Söylediği, simit gibi bizim geleneksel yiyeceğimizin, onlarca
uygulamasıyla küreselgörücüye çıktığı bu gibi yurtdışı
mağazalarda son derece beğenildiği... Amerikalılar bu ilginç
lezzeti benimsemiş ve bu da Simit Sarayı İcra Kurulu
Başkanı Abdullah Kavukçu'ya yeni yatırımlar için cesaret
vermiş...
Simit gibi tamamen bize ait bu ürün, küresel marka olur
mu? Eğer lezzeti ve ürünü "simit dünyası" üzerine inşa eder ve
sabrederseniz olur... Vitrindeki ürünleri incelediğimde şunu fark
ettim: Abdullah bey, simide dair her şeyi yapmış
ve her şeyin de simitle bağını kurmayı başarmış. Geriye,
marka olmanın sancılı yönü, sabretmek kalıyor.

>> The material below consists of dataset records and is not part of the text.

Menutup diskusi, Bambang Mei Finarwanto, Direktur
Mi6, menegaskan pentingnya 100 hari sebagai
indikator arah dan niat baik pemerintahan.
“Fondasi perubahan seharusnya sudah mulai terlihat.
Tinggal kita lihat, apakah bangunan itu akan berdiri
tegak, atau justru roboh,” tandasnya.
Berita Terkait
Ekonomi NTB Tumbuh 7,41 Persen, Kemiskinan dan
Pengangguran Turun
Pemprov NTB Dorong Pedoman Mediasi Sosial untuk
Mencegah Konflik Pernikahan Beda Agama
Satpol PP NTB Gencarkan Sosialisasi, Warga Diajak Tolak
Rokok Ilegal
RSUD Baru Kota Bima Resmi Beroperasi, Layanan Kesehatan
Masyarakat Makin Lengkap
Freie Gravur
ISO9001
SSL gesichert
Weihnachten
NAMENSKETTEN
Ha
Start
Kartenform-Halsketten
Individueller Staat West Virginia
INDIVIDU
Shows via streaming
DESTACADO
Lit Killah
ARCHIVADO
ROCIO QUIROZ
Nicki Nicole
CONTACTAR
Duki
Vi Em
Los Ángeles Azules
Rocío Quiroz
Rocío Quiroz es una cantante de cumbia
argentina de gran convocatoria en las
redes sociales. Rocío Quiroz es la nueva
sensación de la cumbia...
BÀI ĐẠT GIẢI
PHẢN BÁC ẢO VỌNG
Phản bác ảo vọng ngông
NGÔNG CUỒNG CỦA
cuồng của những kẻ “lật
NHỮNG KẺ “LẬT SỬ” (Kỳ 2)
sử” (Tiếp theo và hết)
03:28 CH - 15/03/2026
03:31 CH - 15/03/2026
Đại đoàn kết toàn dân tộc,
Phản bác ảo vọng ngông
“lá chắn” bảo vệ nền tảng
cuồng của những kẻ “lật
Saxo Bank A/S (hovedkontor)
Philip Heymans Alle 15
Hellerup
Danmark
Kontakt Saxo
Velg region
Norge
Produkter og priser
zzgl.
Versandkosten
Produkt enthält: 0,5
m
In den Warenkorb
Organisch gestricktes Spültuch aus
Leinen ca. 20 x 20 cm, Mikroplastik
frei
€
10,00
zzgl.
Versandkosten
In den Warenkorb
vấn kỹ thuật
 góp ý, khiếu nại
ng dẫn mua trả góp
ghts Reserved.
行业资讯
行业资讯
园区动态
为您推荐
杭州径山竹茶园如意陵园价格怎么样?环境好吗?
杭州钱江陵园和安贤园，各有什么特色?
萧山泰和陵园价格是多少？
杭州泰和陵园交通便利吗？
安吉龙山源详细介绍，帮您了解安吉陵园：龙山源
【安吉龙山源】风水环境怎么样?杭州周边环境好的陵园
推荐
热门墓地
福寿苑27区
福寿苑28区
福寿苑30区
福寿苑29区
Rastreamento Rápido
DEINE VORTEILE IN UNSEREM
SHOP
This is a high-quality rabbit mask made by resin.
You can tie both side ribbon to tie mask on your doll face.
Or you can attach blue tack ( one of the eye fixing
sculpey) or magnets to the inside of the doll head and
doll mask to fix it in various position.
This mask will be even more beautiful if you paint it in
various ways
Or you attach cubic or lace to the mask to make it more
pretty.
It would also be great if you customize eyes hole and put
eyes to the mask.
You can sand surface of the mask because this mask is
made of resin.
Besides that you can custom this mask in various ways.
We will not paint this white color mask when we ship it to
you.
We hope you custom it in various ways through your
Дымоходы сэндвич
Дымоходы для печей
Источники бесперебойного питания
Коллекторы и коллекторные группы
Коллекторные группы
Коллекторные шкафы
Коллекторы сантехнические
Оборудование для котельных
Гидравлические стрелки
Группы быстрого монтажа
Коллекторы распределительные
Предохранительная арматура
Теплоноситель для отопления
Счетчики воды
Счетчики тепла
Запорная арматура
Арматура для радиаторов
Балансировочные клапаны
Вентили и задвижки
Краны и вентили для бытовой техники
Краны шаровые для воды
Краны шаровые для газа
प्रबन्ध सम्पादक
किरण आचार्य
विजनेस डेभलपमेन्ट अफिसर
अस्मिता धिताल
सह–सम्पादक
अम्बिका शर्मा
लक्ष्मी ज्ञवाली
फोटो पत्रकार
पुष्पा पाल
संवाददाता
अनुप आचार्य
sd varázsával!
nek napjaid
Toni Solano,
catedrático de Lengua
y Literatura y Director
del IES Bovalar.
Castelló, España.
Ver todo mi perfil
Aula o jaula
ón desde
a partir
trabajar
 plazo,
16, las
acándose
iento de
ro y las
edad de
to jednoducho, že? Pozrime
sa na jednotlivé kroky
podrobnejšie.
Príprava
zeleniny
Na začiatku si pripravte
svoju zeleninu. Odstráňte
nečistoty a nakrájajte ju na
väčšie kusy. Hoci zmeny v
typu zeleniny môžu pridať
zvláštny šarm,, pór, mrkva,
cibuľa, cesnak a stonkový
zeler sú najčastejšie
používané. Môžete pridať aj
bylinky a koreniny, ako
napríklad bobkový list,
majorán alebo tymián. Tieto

Kahvaltı yaparken İstanbul'dan konuştuğumuz Abdullah bey, 5 yıllık
hedeflerinin 1500 mağaza olduğunu söylüyor.
2015'i 108'i yurtdışında olmak üzere 450 mağaza ile
kapatacak biri için pekâlâ varılacak bir hedef bu...
Nitekim bir sonraki mağaza Time Square'da yani dünyanın
metrekare kirası en pahalı meydanında açılıyor gelecek yıl.
Şirketin operasyonları da Londra'da merkezîleştirilecek.